Vida Selvagem

“Vida Selvagem”- “Vie Sauvage”, França, Bélgica, 2014

Direção: Cédric Kahn

Nora (Céline Sallette) e Paco (Matthieu Kassovitz) se entendiam bem naquele começo idílico. Jovens, hippies, um por do sol deslumbrante e ele a vê coroada de luz, cabelos rebeldes e louros, vestida como uma cigana, bela e feliz. Casam-se uma semana depois, debaixo de uma árvore centenária. Juram fidelidade para sempre.

E Nora, que trouxe um filho de outro homem para aquela família, teve dois meninos, criados à maneira que Paco e ela acreditavam ser o certo. Não iam à escola mas aprendiam em casa. Tinham uma educação igual às outras crianças, pensavam os pais, mas na liberdade da vida nômade, entre outros que eram como eles, contrários à sociedade de consumo e às leis dos homens da cidade.

Mas a vida muda as pessoas. E Nora passou a querer uma casa. Cansou-se daquilo. Brigavam. Paco irredutível. Viveriam para sempre naquele trailer, agora seminômades, junto à comunidade alternativa. Fogueiras à noite, canções, danças e baseados.

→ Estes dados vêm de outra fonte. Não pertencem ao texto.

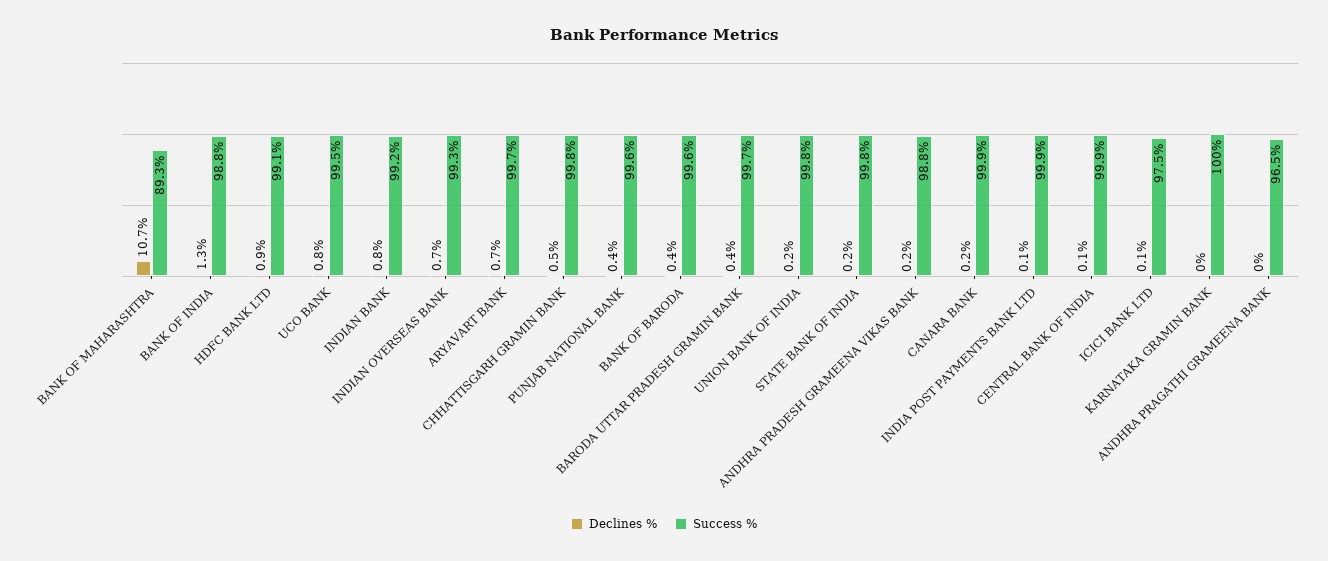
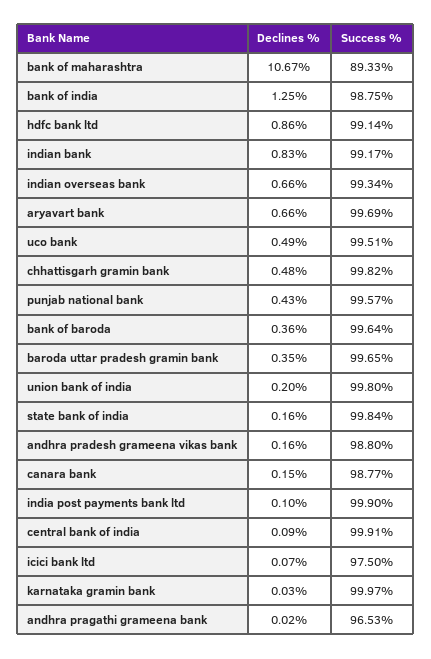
Declines %, UCO BANK: 0.8 -> 0.49
Success %, CANARA BANK: 99.9 -> 98.77

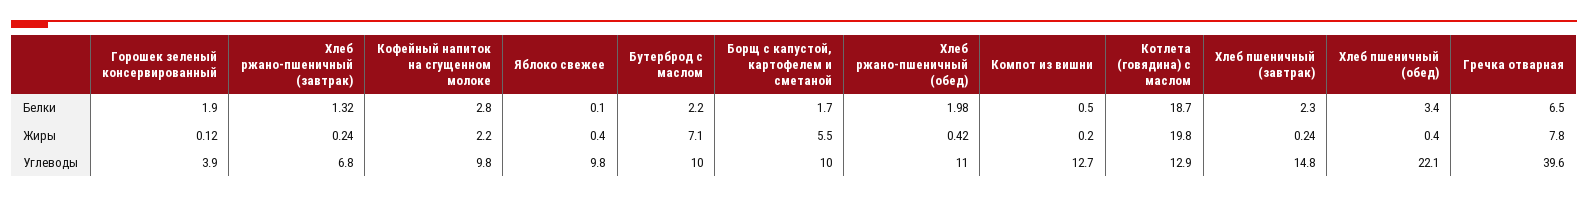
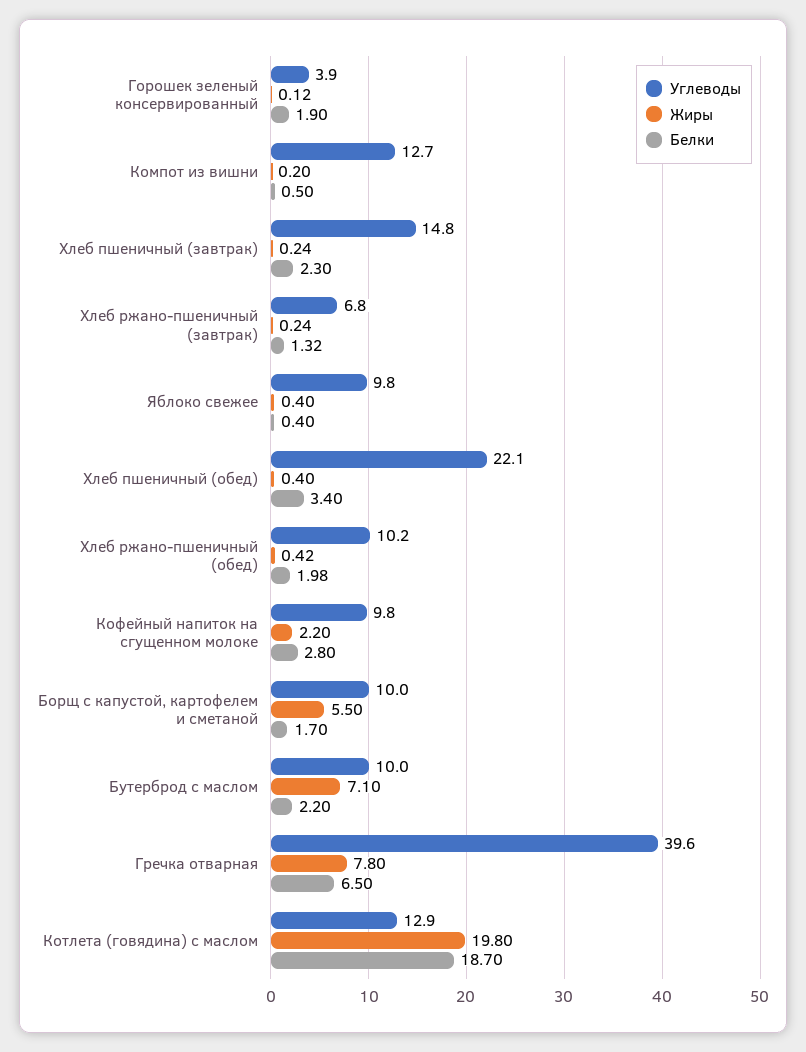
Белки, Яблоко свежее: 0.1 -> 0.4
Углеводы, Хлеб ржано-пшеничный (обед): 11 -> 10.2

E, um belo dia, Nora foge, levando as três crianças. Aquilo deixa Paco furioso e ele vai atrás, exigindo os filhos de volta. Promete até uma casa para Nora.

Mas ela, apoiada pelos pais dela, recusa o pedido de Paco e chama a polícia.

O juiz dá a guarda à mãe mas nas primeiras férias com o pai, os meninos de 7 e 8 anos de idade escutam seu apelo e vão com ele, tornando-se fugitivos, procurados pela polícia.

Desesperada, a mãe tenta recuperar os filhos mas é só Thomas, o mais velho, que fica com ela.

Essa história é real e fez manchetes de jornal na França, onde o pai conseguiu fugir por onze anos, vivendo com os dois filhos Tsalit (David Gastou) e Okyesa (Sofrane Neveu). O filme é baseado no livro “Hors système – onze ans sous l’étoile et la liberté” escrito pelo pai Xavier Fortin e os filhos.

No começo, os dois meninos gostavam da vida que levavam. O pai, como professor, ensinava a eles o que as crianças da cidade aprendiam na escola e passava para eles sua filosofia de vida. Amavam e respeitavam o pai mas, pelo menos o menor, sentia falta da mãe. Vemos isso numa cena como um sonho, onde ele procura a mãe que chama seu nome.

Crianças crescem. E os adolescentes (Jules Ritmanic e Romain Depret), desde sempre, são rebeldes à autoridade. O pai, até então, entronizado como um deus, tem que ser contestado.

“Vida Selvagem” não julga ninguém nem discute a posição do pai ou da mãe. Apenas mostra o ponto de vista dos dois meninos, primeiro crianças que descobriam a natureza com prazer e depois adolescentes, que queriam ouvir “som” alto, viver numa casa sem animais, receber os amigos e namorar.

A fotografia de Yves Cape captura a beleza idílica do campo na neblina, cascatinhas e riachos transparentes. O canto dos pássaros, sempre presente, é a música que emoldura as imagens.

Os atores respondem com brilho à direção de Cédric Kahn, destacando-se Matthieu Kassovitz, o diretor do filme “O Ódio-La Haine” de 20 anos atrás, que vive com convicção o Paco de longos cabelos num rabo de cavalo, duro e apegado às próprias ideias, apesar de amoroso com os filhos.

Finalmente, “Vida Selvagem” fala menos da natureza, que da guerra entre os casais que se separam e usam os filhos como reféns, sem se dar conta do que fazem, com muito egoísmo. Grande verdade.